The three pillars of an API program
The day comes for most startups, even those that aren’t API-first SaaS businesses. When a large partner or customer — who can’t use your UI at the scale they need — requests an API. This is a high-quality problem - a customer that integrates with your API has higher switching costs and is more likely to be retained.
Sharing an API is a non-trivial exercise that can eat a surprising amount of your eng team’s time and there are three pillars that you need as a minimum bar:
1/ Authentication#
How will the partner authenticate securely with your API?
Most startups go with API-key authentication because it’s secure and the easiest to use for developers (more on this here) - this is the right choice in my experience. There’s a lot to consider when building a secure API-key solution:
- Where do I store the keys and do so securely?
- How do I let partners self-serve?
- Can partners easily roll keys to ensure best practice security?
- How do I implement read-once key infrastructure for best-practice security?
This can take even the best engineering teams multiple weeks to ship, and be an ongoing burden to maintain and scale that will reduce your team's agility.
2/ Documentation#
How will the developer learn how to use your API?
Your partner’s developers will need documentation to learn how to use your API. Maybe a shared google doc is enough?

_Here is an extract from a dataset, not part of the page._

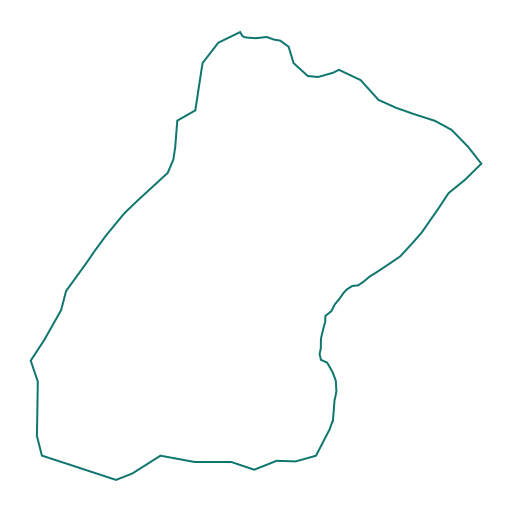 Tandjile Ouest, Tandjilé, Chad (Robinson projection)
{"feature_id": "50815135B85738495348243", "entity_name": "Tandjile Ouest", "entity_type": "district", "adm_level": 2, "iso_a3": "TCD", "parent_name": "Chad", "parent_adm1": "Tandjilé", "projection": "robinson", "projection_center": [15.838, 9.374], "detail": "fine", "context": "isolated", "style": "outline", "palette": "teal", "viewbox_px": 512, "rotation_deg": 0, "n_neighbors": 0, "source": "geoboundaries", "source_scale": "gbopen_adm2", "svg_char_len": 1319}
<svg xmlns="http://www.w3.org/2000/svg" viewBox="0 0 512 512"><path d="M116.0,479.9L132.3,473.5L160.4,455.7L194.7,462.0L231.2,462.0L254.2,469.7L276.6,460.8L295.7,461.4L316.0,455.7L329.7,429.2L332.3,421.7L332.9,421.3L333.1,418.2L333.4,414.5L333.9,408.5L334.5,400.4L335.8,394.7L336.4,391.1L335.8,380.8L334.3,376.7L332.7,372.5L330.1,367.7L327.1,362.6L320.9,359.8L319.6,354.0L320.8,348.5L320.9,341.6L321.0,338.5L323.0,329.9L325.2,321.8L325.4,315.9L331.3,311.2L334.8,304.4L338.8,299.6L344.0,292.4L347.0,289.3L352.2,286.0L358.3,285.3L364.3,281.1L369.4,276.7L379.3,270.5L385.1,266.6L400.2,256.4L412.8,242.7L421.7,232.5L438.0,209.1L448.6,193.1L465.3,179.5L481.3,163.7L468.1,146.8L451.6,129.9L435.0,120.9L413.3,113.9L396.1,107.8L378.6,100.0L360.6,80.1L338.9,69.8L333.2,72.7L318.1,77.0L312.9,76.5L307.8,76.0L295.8,65.1L293.6,63.1L288.6,46.7L280.2,40.6L273.9,39.6L266.8,37.0L255.7,38.2L248.2,37.7L245.0,37.3L242.4,36.0L240.1,32.1L218.3,42.7L202.7,62.9L202.3,65.1L201.6,69.1L195.3,110.4L177.3,120.6L175.2,147.4L173.6,157.7L173.4,159.5L167.7,172.9L141.9,196.6L139.4,198.9L137.5,200.7L134.4,203.6L124.8,212.8L123.0,214.9L106.1,235.4L101.7,241.4L94.1,251.7L86.9,262.3L66.1,291.0L61.1,310.1L44.2,340.1L30.8,360.5L30.7,360.6L37.8,381.6L37.4,408.4L36.9,435.9L41.9,455.6L116.0,479.9Z" fill="none" stroke="#0f766e" stroke-width="2"/></svg>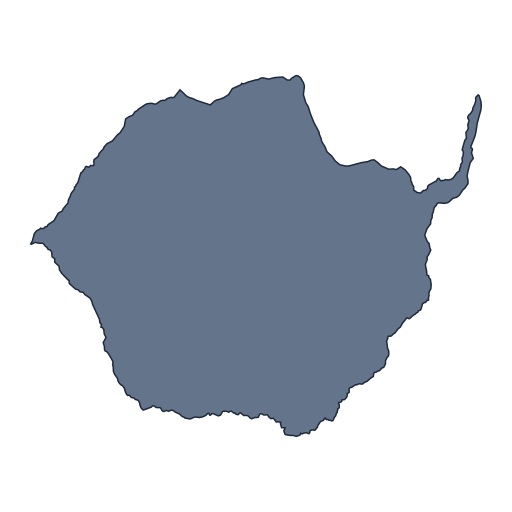 Almaguer, Cauca, Colombia (Robinson projection)
{"feature_id": "7082276B90942286802218", "entity_name": "Almaguer", "entity_type": "district", "adm_level": 2, "iso_a3": "COL", "parent_name": "Colombia", "parent_adm1": "Cauca", "projection": "robinson", "projection_center": [-76.812, 1.912], "detail": "fine", "context": "isolated", "style": "filled", "palette": "slate", "viewbox_px": 512, "rotation_deg": 0, "n_neighbors": 0, "source": "geoboundaries", "source_scale": "gbopen_adm2", "svg_char_len": 6017}
<svg xmlns="http://www.w3.org/2000/svg" viewBox="0 0 512 512"><path d="M479.1,95.6L478.1,94.9L475.9,97.2L475.6,98.5L475.9,99.7L475.7,100.9L474.7,104.3L472.9,108.0L472.6,110.2L471.1,112.8L468.8,115.1L467.8,116.7L467.8,118.1L469.0,120.3L468.9,121.4L467.8,124.6L468.2,128.5L467.3,130.6L465.9,132.4L466.4,138.3L464.8,140.3L462.5,148.5L462.2,150.1L463.1,151.2L463.4,152.5L463.0,155.9L462.0,158.1L462.4,162.0L460.7,164.6L460.6,166.5L459.7,168.4L459.5,170.8L456.8,172.8L453.2,177.9L451.0,179.4L448.4,180.0L445.4,179.6L443.9,180.4L440.9,180.7L440.3,180.4L439.0,178.4L437.8,178.5L436.5,180.8L428.5,185.2L427.7,186.5L427.5,188.4L426.2,189.8L425.1,190.3L423.3,190.5L420.6,193.1L416.5,192.3L416.1,191.6L413.8,190.2L413.6,186.5L412.2,184.3L411.6,181.9L410.8,180.7L410.6,177.4L409.0,174.6L405.2,169.9L400.7,166.8L396.8,169.3L395.8,169.5L393.3,168.9L388.8,169.2L381.4,166.0L378.1,162.9L374.2,159.9L371.8,160.0L367.4,161.7L361.5,162.6L348.7,166.0L345.6,166.0L340.4,164.9L339.1,164.2L335.2,160.9L331.7,156.0L327.3,152.1L326.4,150.5L325.1,146.9L322.5,142.9L321.3,140.3L321.3,139.1L319.2,133.9L319.2,132.8L318.6,131.3L313.8,122.3L310.2,113.2L308.3,106.8L305.7,102.5L303.4,94.6L304.4,86.4L303.6,83.1L300.6,77.8L298.1,75.9L296.3,75.6L295.0,76.1L291.4,78.4L290.0,80.1L287.2,80.0L282.8,77.0L274.6,77.6L268.7,79.1L262.8,77.8L260.4,78.3L257.9,79.7L255.8,79.9L248.2,82.0L244.1,83.7L243.1,83.8L241.6,83.4L241.4,84.3L240.4,85.0L232.4,88.6L228.5,94.7L223.7,97.7L219.5,99.3L216.9,99.9L214.6,101.0L210.3,104.9L196.7,100.5L193.1,98.7L188.9,97.4L186.3,95.9L180.0,89.8L174.2,97.2L172.5,97.7L171.2,97.3L168.7,98.0L166.7,98.9L165.1,100.4L162.7,100.3L160.5,100.9L156.0,104.0L154.6,104.1L152.3,103.4L150.7,103.3L147.0,103.8L145.3,104.6L138.5,109.1L137.1,110.7L135.2,111.6L132.4,115.4L128.9,116.7L125.6,119.0L124.3,126.3L120.2,132.6L117.5,134.8L112.4,140.9L107.0,143.7L104.1,146.9L103.3,148.9L99.2,153.4L98.1,156.5L94.1,159.6L93.7,161.2L94.1,164.1L93.4,165.6L90.6,165.5L88.9,167.2L86.4,166.4L85.5,166.9L84.4,169.3L83.4,170.0L82.7,171.5L80.8,173.0L78.0,182.1L77.4,183.4L76.2,184.5L75.6,186.4L74.5,187.1L74.4,189.2L71.2,193.3L70.2,196.3L68.4,200.0L68.0,203.0L63.3,208.6L62.1,211.1L58.2,213.2L54.0,220.7L48.2,224.5L47.2,226.3L45.3,226.8L43.5,228.5L42.4,228.6L40.5,228.2L39.7,229.2L36.7,230.7L34.4,233.4L32.3,241.1L30.7,243.9L31.3,244.2L32.1,243.9L35.0,242.4L39.0,243.2L42.5,243.2L43.6,243.9L45.2,246.1L47.0,247.4L47.9,249.2L50.6,250.3L51.7,252.3L52.1,256.8L54.8,258.9L54.7,261.8L55.0,262.5L59.0,266.2L59.5,269.9L61.7,273.3L67.9,279.8L69.1,280.6L69.2,283.1L69.7,283.9L75.5,289.1L78.3,289.9L79.9,291.8L83.2,292.3L84.8,294.5L89.7,297.9L90.8,299.4L92.1,302.1L92.4,304.0L99.4,319.2L99.9,322.8L101.5,324.6L100.9,327.1L102.5,327.7L103.8,329.5L104.2,333.8L106.0,337.5L103.2,342.6L104.4,346.5L104.5,349.6L105.0,350.8L107.0,351.9L108.4,353.6L112.8,361.2L113.0,363.0L112.6,364.9L113.2,366.8L113.4,371.2L114.4,373.9L117.4,378.3L118.0,380.8L119.4,383.3L121.2,385.1L122.3,385.5L124.3,388.1L125.3,391.6L126.7,394.6L127.7,395.4L129.7,395.4L130.6,396.8L131.6,397.6L133.8,397.8L135.2,399.4L138.2,400.3L139.7,403.1L139.9,404.8L140.6,406.9L141.5,408.5L143.2,410.1L151.2,407.2L152.4,406.0L153.4,405.8L154.2,406.0L156.1,407.5L160.0,407.7L160.7,408.1L162.2,410.8L163.2,411.4L164.4,411.4L166.0,410.4L168.7,411.2L171.5,410.1L172.7,410.3L175.6,412.3L179.5,414.0L182.3,416.6L183.9,417.1L184.8,418.0L190.1,419.0L194.8,417.0L199.6,417.5L202.9,416.8L205.8,415.4L208.0,413.2L208.9,413.4L209.6,415.1L210.4,415.2L211.6,413.9L213.0,413.6L218.3,415.9L220.5,415.1L222.7,411.4L223.7,411.3L226.1,411.2L228.8,412.2L230.5,411.1L231.3,411.1L233.7,413.0L235.4,413.3L235.9,414.2L237.5,414.6L238.4,414.6L239.2,413.4L240.4,412.8L243.8,415.5L246.4,415.4L248.3,416.0L250.2,418.1L251.6,418.8L254.7,417.5L257.2,417.5L258.3,417.2L259.7,414.2L260.4,413.8L261.5,413.8L263.8,415.0L267.3,414.8L269.2,417.4L270.8,418.6L273.5,418.3L276.2,422.0L278.1,421.8L280.8,422.3L280.4,423.7L281.6,427.7L285.0,427.8L284.9,428.6L283.8,430.6L284.9,434.0L285.8,434.7L290.9,435.5L293.2,435.4L296.3,436.4L299.8,435.2L300.5,434.3L300.6,433.3L302.2,433.9L303.2,433.3L306.1,432.7L309.0,433.7L309.7,432.9L309.9,431.2L310.8,430.3L313.1,429.9L314.8,430.3L315.2,429.9L317.5,427.1L317.7,425.8L320.2,422.0L321.7,420.8L322.7,420.8L323.5,420.3L324.7,418.2L325.5,418.1L326.0,419.3L326.5,419.6L327.9,419.5L328.9,420.2L330.3,420.3L331.7,420.9L332.9,420.6L334.5,417.2L335.7,415.8L336.3,413.5L337.3,412.3L337.2,411.0L337.6,410.7L337.7,409.0L339.2,407.8L339.2,404.4L338.7,403.6L338.6,402.6L340.8,402.1L341.7,401.4L341.9,399.9L344.5,399.6L346.4,397.6L347.2,395.8L347.3,393.3L348.6,392.9L349.2,392.2L349.1,389.0L350.0,387.6L352.0,387.2L355.2,384.9L356.9,384.8L358.8,383.8L362.3,384.1L365.0,382.1L367.0,381.4L370.7,378.1L373.3,376.5L373.7,373.7L374.3,372.6L376.3,372.1L377.7,371.1L379.5,370.7L381.9,368.0L383.2,367.6L384.0,366.9L385.4,364.0L385.6,360.4L387.4,357.0L388.4,356.1L388.8,354.2L388.8,351.4L387.5,347.9L386.7,341.3L386.9,340.1L387.7,338.7L388.0,336.5L388.8,336.1L390.5,336.2L391.5,335.9L393.2,334.0L394.7,333.2L398.1,328.9L400.4,327.0L402.2,323.6L406.6,318.1L407.4,317.8L408.6,318.6L409.6,318.6L413.3,315.2L415.2,314.2L416.5,312.8L417.6,312.5L418.3,311.0L420.1,310.2L421.0,309.2L422.6,303.7L423.8,302.8L425.6,302.4L427.0,300.3L428.2,300.4L428.6,300.0L428.4,297.9L429.1,295.7L428.8,294.0L429.4,291.2L430.8,289.0L431.2,284.8L430.4,279.4L429.1,277.9L428.6,275.6L427.3,275.4L426.8,274.2L426.7,271.4L425.4,265.2L425.8,263.0L427.2,259.8L427.1,256.8L428.2,255.5L430.8,250.0L429.8,247.9L429.1,243.4L427.4,241.7L424.9,235.7L425.0,234.3L427.1,228.5L430.6,223.9L430.8,220.5L432.1,217.7L432.3,214.1L433.1,212.6L433.9,208.9L434.4,207.4L436.2,205.4L437.2,203.6L438.6,202.8L444.1,203.3L447.4,202.8L449.0,201.9L452.9,198.3L456.6,197.3L457.8,196.5L459.5,195.0L462.8,190.0L465.0,188.1L468.0,183.6L468.0,180.5L467.1,176.1L467.9,171.6L470.2,162.6L473.3,158.4L471.5,152.9L472.5,149.3L472.0,148.3L470.9,147.7L470.7,147.0L474.8,136.6L475.8,132.8L477.3,123.0L480.9,109.8L481.3,105.0L480.9,101.4L479.1,95.6Z" fill="#64748b" stroke="#1e293b" stroke-width="1.5"/></svg>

But, your engineering team will spend much less time helping partner eng folks if they have real API docs - generated using open standards like Open API - that have integrated test clients and API keys. This will save your team time and your partner’s eng team - they’ll thank you for it!
3/ Protection#
How do you stop a rogue for-loop in your partners’ code from taking down your whole business?
A partner hitting your API with a Denial of Service attack is rarely a deliberate, malicious act. Rather, it’s probably a simple coding error that results in an infinite loop that - without protection - can take down your API, or your whole business. That’s why rate-limiting is an essential part of any shared API.
Wait... there are more than three pillars?#
Those three pillars are just the basics - Ideally, you have a strategy around versioning, analytics, composition, routing, caching, and have the right abstraction to deal with unexpected needs from new partners.
Any API program eventually runs into a customer that needs JWT or mTLS security - will your solution easily allow the layering of different security options? Can you easily maintain both versions of your API? Can you quickly implement a brown-out to push partners onto v2?